|I would like to thank the authors for taking the time to address the concerns raised during my first assessment of the manuscript. I think that the redefinition of this study’s objectives and clarification of some misunderstandings on my part have improved the quality of the manuscript. I agree with most of the comments made by the authors in response to my assessment, but I still see one major issue that I think should be addressed. (The page/line numbers mentioned below refer to the tracked changes document.)|
I still do not agree with the interpretation that DAS amplitudes “robustly correlate with near surface geology” (abstract, L22). In their rebuttal, the authors suggest that their interpretation is based on a somewhat arbitrary amplitude threshold of 0.1. If I apply the same threshold for other sections of the cable, then I would expect to see numerous subsurface features in Fig. 7 and one feature in Fig. 8, which do not seem to be present. The authors also mention that the correlation with the velocity model is contradictive. To explain this contradiction, they argue that the injection wells are concentrated in one particular area with high Vp, “and thus the fracture network is expected to be well developed” (P8 L244-245). I don’t quite follow this reasoning, since in this case I would expect to see a low instead of a high Vp.
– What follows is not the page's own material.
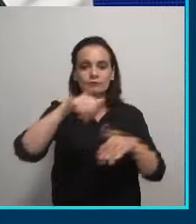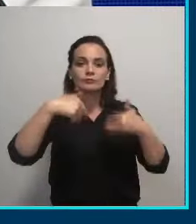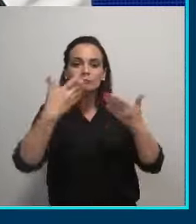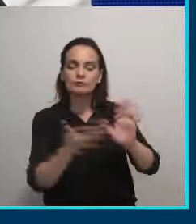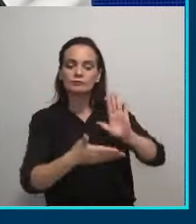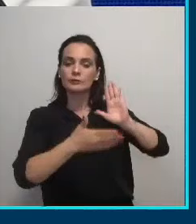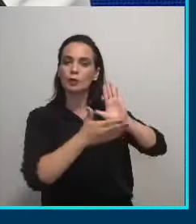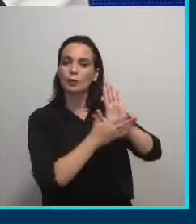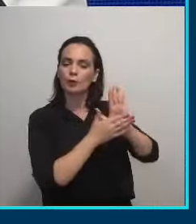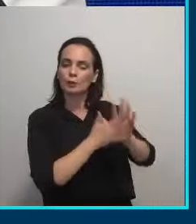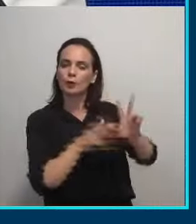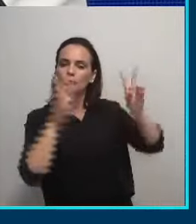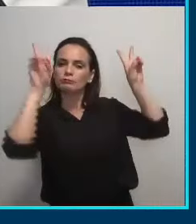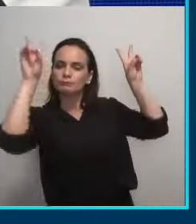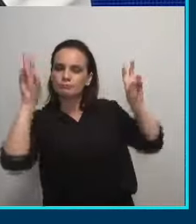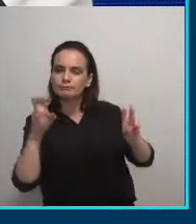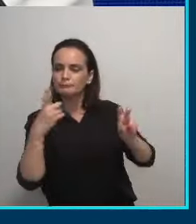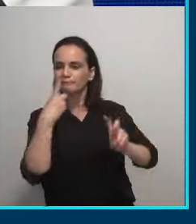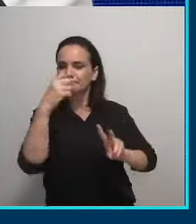para esse tema?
Looking at Fig. 21 of Wang et al. (2018), which shows P/S-wave SNR for the entire DAS array, a similar picture appears. Even though there exist array-scale trends in the SNR, these trends do not seem to correlate immediately with mapped geological features (faults, warm grounds, fumaroles). Of course, there could be deeper geological features with no surface expression that could be the cause for the trends in site effects, which should then manifest themselves in the 3D velocity models.
Given that fluctuations in the DAS amplitudes are seen in several places across the array that do not consistently correlate (in my opinion) with mapped near-surface geological features, I suspect that the correlation between the amplitude variation and one feature seen in Fig. 10 is due to chance. If the authors want to maintain their claim that DAS amplitudes robustly correlate with near-surface geology, they will have to quantify how robust this correlation is for the entire cable, and show that the null-hypothesis (no correlation) can be rejected with reasonable confidence. By giving only 1 example that qualitatively correlates well (and 1 example that doesn’t show a direct correlation), the reader cannot assess the significance of the correlation and evaluate what “robust” really means.
Alternatively, if the authors agree with me that the correlation is potentially due to chance, they could modify the abstract/main text to indicate that “the DAS and nodal arrays are in mutual agreement when it comes to site amplifications, but that it is not immediately clear which geological features are responsible for these amplifications. DAS could therefore hold potential for detailed mapping of shallow subsurface heterogeneities, but with the currently available information of the Brady Hot Springs subsurface geology, this potential cannot be quantitatively verified”. In this way, it is clear to the reader that more work remains to be done, instead expecting that DAS is a “robust” tool for subsurface mapping.
Martijn van den Ende
P2 L33, “derivative of strain”: maybe a more general way of phrasing would be that DAS measures the spatial derivative of particle motion. The interrogator used in the PoroTomo experiment measured strain rate (the temporal derivative of strain), but other interrogators measure just strain.
P2 L41: as Reviewer #2 already pointed out, Marra et al. did not use DAS
P10 L 315: DAS is not horizontal by definition, but by configuration.
Fig 11: I think the caption is mislabelled. Panel (a) shows the nodal array, panel (b) shows the DAS array.
PWF method: I think we can debate for quite some time about the (dis)similarities between PWF and beamforming, but it would be better to do this over a coffee at a conference than through peer-review reports/rebuttals.